“Patients with non-small cell lung cancer (NSCLC) should receive front line therapy with the anaplastic lymphoma kinase (ALK) inhibitor crizotinib,” said lead author Professor Giorgio Scagliotti, head of the Department of Oncology, University of Turin, Italy. “Most patients develop resistance to crizotinib and currently second line treatment is represented by chemotherapy alone.”
He continued: “This was the first phase III study to assess whether the second generation ALK inhibitor ceritinib was superior to chemotherapy upon progression on crizotinib therapy in NSCLC.”
The open-label ASCEND-5 study included 231 patients with NSCLC who had received crizotinib. Patients were randomised 1:1 to receive therapy with ceritinib or chemotherapy (pemetrexed or docetaxel). Patients who discontinued chemotherapy due to disease progression could crossover to ceritinib. The primary endpoint was progression-free survival, assessed by a blinded independent review committee.
Median progression-free survival was significantly improved with ceritinib compared to chemotherapy (5.4 vs 1.6 months, hazard ratio [HR] 0.49, p0.001). Ceritinib increased overall response rate compared to chemotherapy (39.1% vs 6.9%). There was no improvement in overall survival with ceritinib compared to chemotherapy.
Of the patients who discontinued chemotherapy due to disease progression, 75 crossed over to ceritinib.

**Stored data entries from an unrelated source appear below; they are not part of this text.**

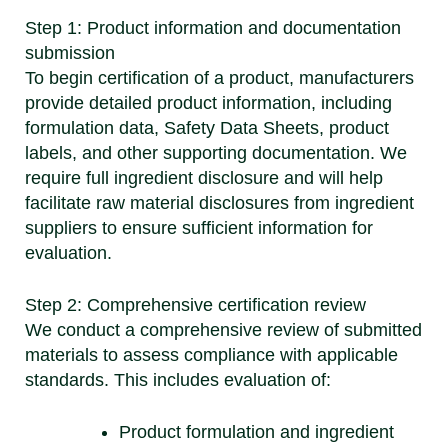
Step 1: Product information and documentation
submission
To begin certification of a product, manufacturers
provide detailed product information, including
formulation data, Safety Data Sheets, product
labels, and other supporting documentation. We
require full ingredient disclosure and will help
facilitate raw material disclosures from ingredient
suppliers to ensure sufficient information for
evaluation.
Step 2: Comprehensive certification review
We conduct a comprehensive review of submitted
materials to assess compliance with applicable
standards. This includes evaluation of:
Product formulation and ingredient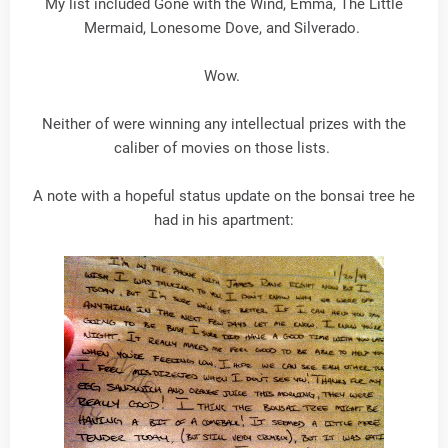
My list included Gone with the Wind, Emma, The Little
Mermaid, Lonesome Dove, and Silverado.
Wow.
Neither of were winning any intellectual prizes with the
caliber of movies on those lists.
A note with a hopeful status update on the bonsai tree he
had in his apartment: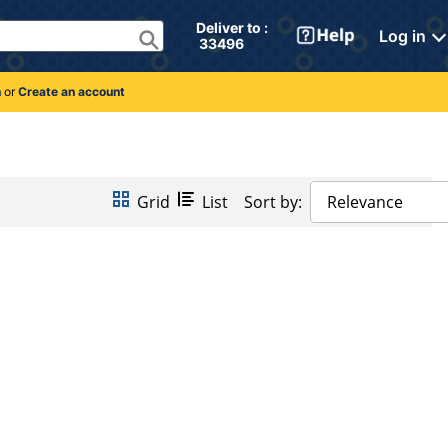
Deliver to : 
Log in
 33496 
n
or
Create an account
Grid
List
Sort by:
Relevance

Scagliotti said: “Progression-free survival was significantly lengthened with ceritinib compared to chemotherapy. We did not observe an improvement in overall survival with ceritinib, probably because the patients who crossed over diluted the potential benefit.”
Patients taking ceritinib had similar toxicities to those observed in phase I and II studies. The most frequent grade 3/4 adverse events with ceritinib were nausea (7.8%), vomiting (7.8%) and diarrhea (4.3%), and with chemotherapy were neutropaenia (15.5%), fatigue (4.4%) and nausea (1.8%). Ceritinib significantly improved patient-reported outcomes including lung cancer-specific symptoms and overall health status, compared to placebo (p0.05).
“This study opens up a new treatment paradigm after crizotinib failure,” said Scagliotti. “It would be logical now to give a sequence of active drugs, starting with crizotinib in first line and moving to ceritinib in second line.”
Commenting on the trial, Dr Alice Shaw, director of thoracic oncology at the Massachusetts General Hospital Cancer Centre in Boston, US, said: “This is the first randomised study to examine how a second generation ALK inhibitor compares to standard second line chemotherapy in ALK positive patients who failed the standard first line therapy, which currently is crizotinib.”
“Single arm studies have suggested that ceritinib and alectinib could be standard options in the second line setting after crizotinib has failed,” continued Shaw. “But the positive effect on progression-free survival in this phase III study confirms that there is greater benefit using a second ALK inhibitor over standard chemotherapy. This will establish sequential crizotinib followed by a second generation ALK inhibitor as the standard treatment for patients with metastatic ALK positive lung cancer.”
She concluded: “We are now waiting on the results of trials testing the second generation ALK inhibitors ceritinib (versus chemotherapy) and alectinib (versus crizotinib) in the first line setting. The latter trial addresses one of the most fundamental questions in the field, which is what should be the first ALK inhibitor that patients receive.”